ESTRATTO DEL TESTO.
################

I rischi sono molteplici, a partire da quelli per esempio legati all’aviazione: le ceneri vulcaniche e i lapilli sono molto pericolosi perché non solo possono causare l’abrasione del parabrezza della cabina di pilotaggio ma, nel caso peggiore, possono causare lo spegnimento dei motori degli aerei. Le ceneri riducono la visibilità lungo le strade, irritano gli occhi e le vie respiratorie.
Una volta deposte al suolo le ceneri vulcaniche rimangono pericolose: la loro presenza riduce la tenuta di strada delle automobili e facilita gli incidenti stradali. Per tale motivo, infatti, ormai è una consuetudine il divieto di spostamento dei mezzi a due ruote e il limite di velocità di percorrenza degli autoveicoli a 30 km/h, da parte delle ordinanze dei sindaci. Inoltre la ricaduta dei frammenti di grandi dimensioni (maggiore di 5 cm) può avvenire anche in zone facilmente accessibili ai turisti, causando delle volte la rottura dei parabrezza delle auto e/o danni alle persone, escursionisti e guide.

################

CONSEGNA.
Riscrivi integralmente il testo sui rischi delle ceneri vulcaniche, parola per parola.

ESTRATTO DEI DATI.
################

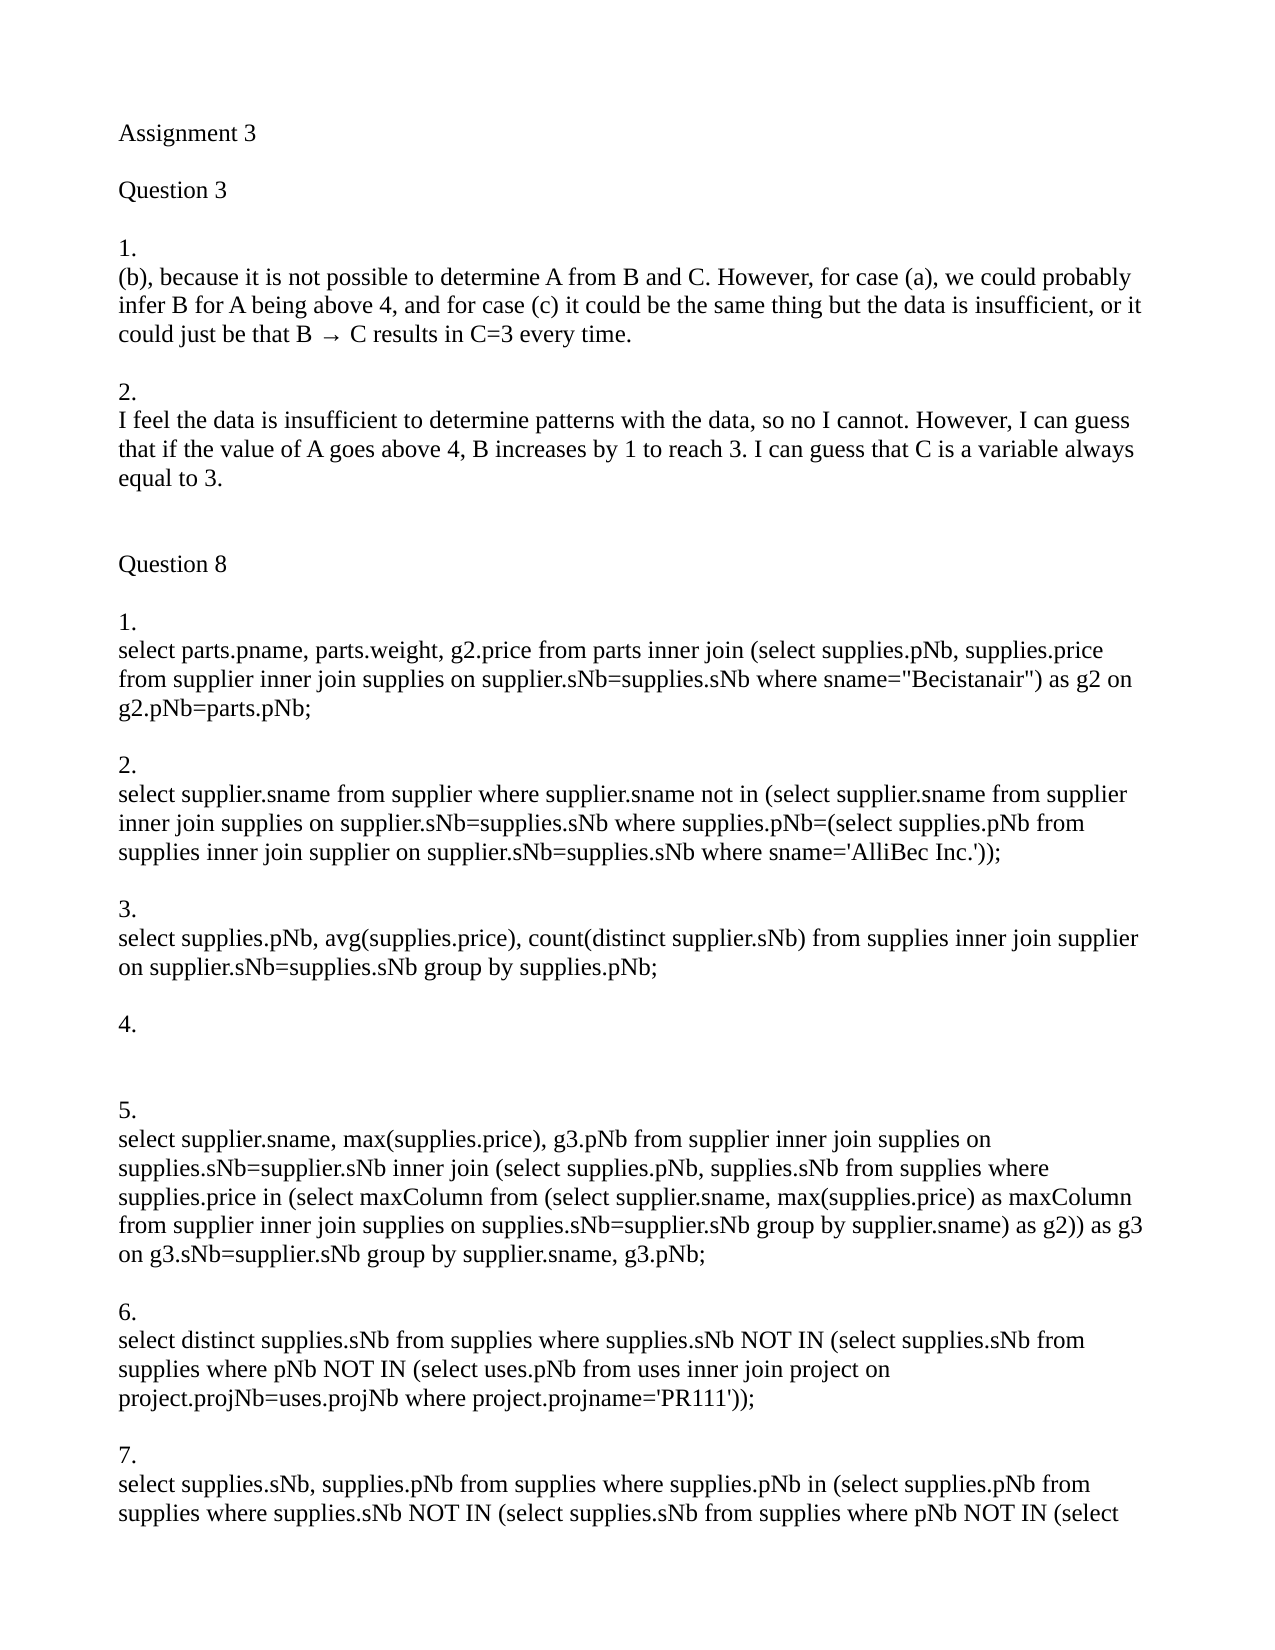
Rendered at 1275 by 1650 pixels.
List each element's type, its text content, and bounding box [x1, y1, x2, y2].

################

RISPOSTA.
I rischi sono molteplici, a partire da quelli per esempio legati all’aviazione: le ceneri vulcaniche e i lapilli sono molto pericolosi perché non solo possono causare l’abrasione del parabrezza della cabina di pilotaggio ma, nel caso peggiore, possono causare lo spegnimento dei motori degli aerei. Le ceneri riducono la visibilità lungo le strade, irritano gli occhi e le vie respiratorie.
Una volta deposte al suolo le ceneri vulcaniche rimangono pericolose: la loro presenza riduce la tenuta di strada delle automobili e facilita gli incidenti stradali. Per tale motivo, infatti, ormai è una consuetudine il divieto di spostamento dei mezzi a due ruote e il limite di velocità di percorrenza degli autoveicoli a 30 km/h, da parte delle ordinanze dei sindaci. Inoltre la ricaduta dei frammenti di grandi dimensioni (maggiore di 5 cm) può avvenire anche in zone facilmente accessibili ai turisti, causando delle volte la rottura dei parabrezza delle auto e/o danni alle persone, escursionisti e guide.